DATASET:
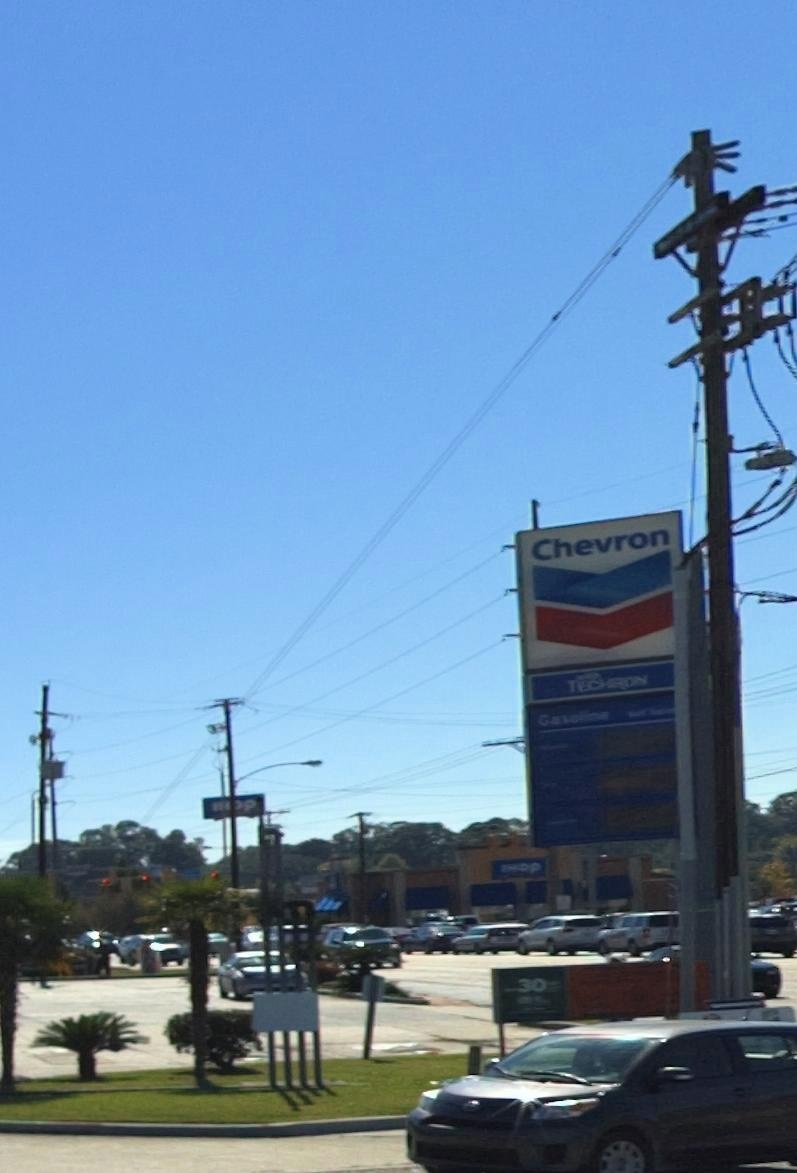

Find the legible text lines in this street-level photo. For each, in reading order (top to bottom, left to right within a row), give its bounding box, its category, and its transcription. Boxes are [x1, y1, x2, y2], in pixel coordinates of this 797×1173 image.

[530, 527, 671, 562] BusinessName: Chevron
[564, 673, 651, 694] None: TECHRON
[536, 708, 611, 728] None: Gasoline
[210, 798, 258, 814] BusinessName: IH*P
[499, 861, 543, 875] BusinessName: IHOP
[516, 976, 548, 994] None: 30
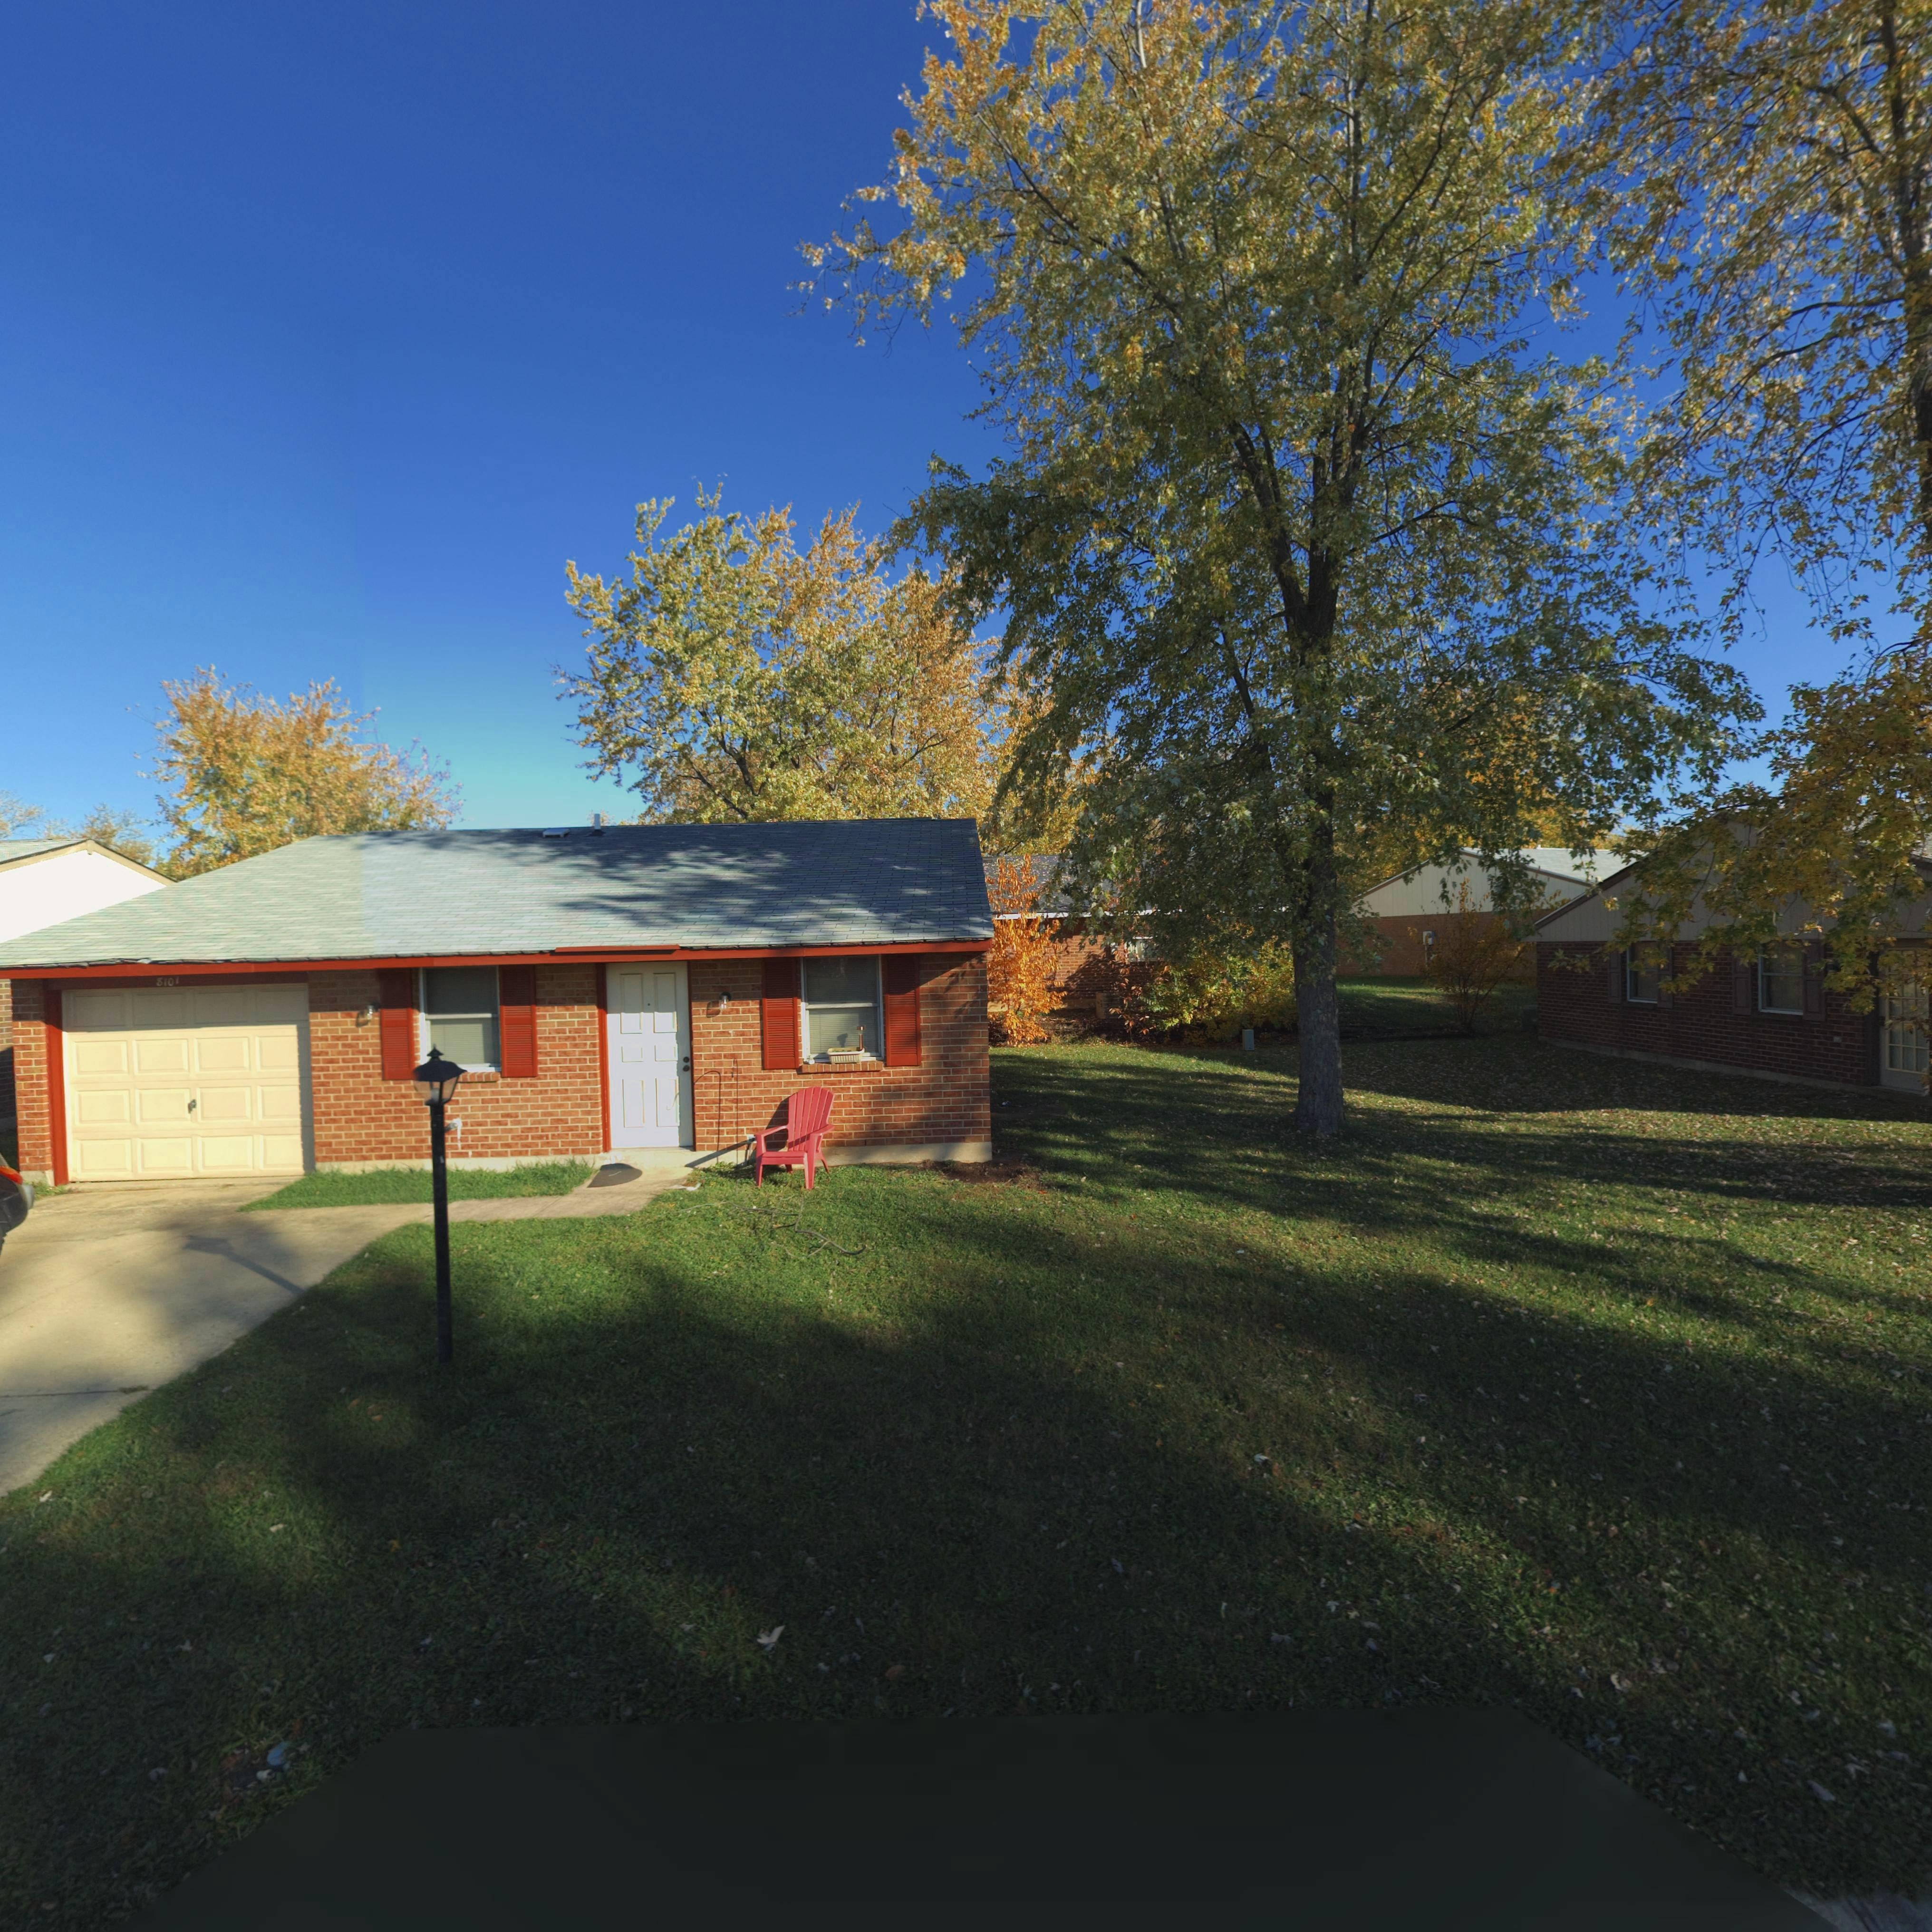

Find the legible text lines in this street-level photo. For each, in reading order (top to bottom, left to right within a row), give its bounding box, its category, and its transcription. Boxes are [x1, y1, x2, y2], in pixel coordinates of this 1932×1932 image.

TASK BRIEF:
Swap "street-level photo" for "storefront photo" throughout the lines above and give them again with nothing else changed. Leave the pictures out.

ANSWER FOR THE TASK:
Find the legible text lines in this storefront photo. For each, in reading order (top to bottom, left to right within a row), give its bounding box, its category, and its transcription. Boxes are [x1, y1, x2, y2], in pixel coordinates of this 797×1173 image.

[530, 527, 671, 562] BusinessName: Chevron
[564, 673, 651, 694] None: TECHRON
[536, 708, 611, 728] None: Gasoline
[210, 798, 258, 814] BusinessName: IH*P
[499, 861, 543, 875] BusinessName: IHOP
[516, 976, 548, 994] None: 30

Find the legible text lines in this storefront photo. For each, in reading order (top to bottom, left to right within a row), give its bounding box, its category, and its transcription. Boxes are [x1, y1, x2, y2], in pixel coordinates of this 1932×1932 image.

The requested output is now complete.